▶

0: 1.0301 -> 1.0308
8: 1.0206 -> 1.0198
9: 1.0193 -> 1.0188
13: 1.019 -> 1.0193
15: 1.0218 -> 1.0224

◀

▶ _EXERCISE DIRECTIONS_
Transcribe all the material, keeping each word as it is.

▶ _THE ANSWER_
0: 1.0301 -> 1.0308
8: 1.0206 -> 1.0198
9: 1.0193 -> 1.0188
13: 1.019 -> 1.0193
15: 1.0218 -> 1.0224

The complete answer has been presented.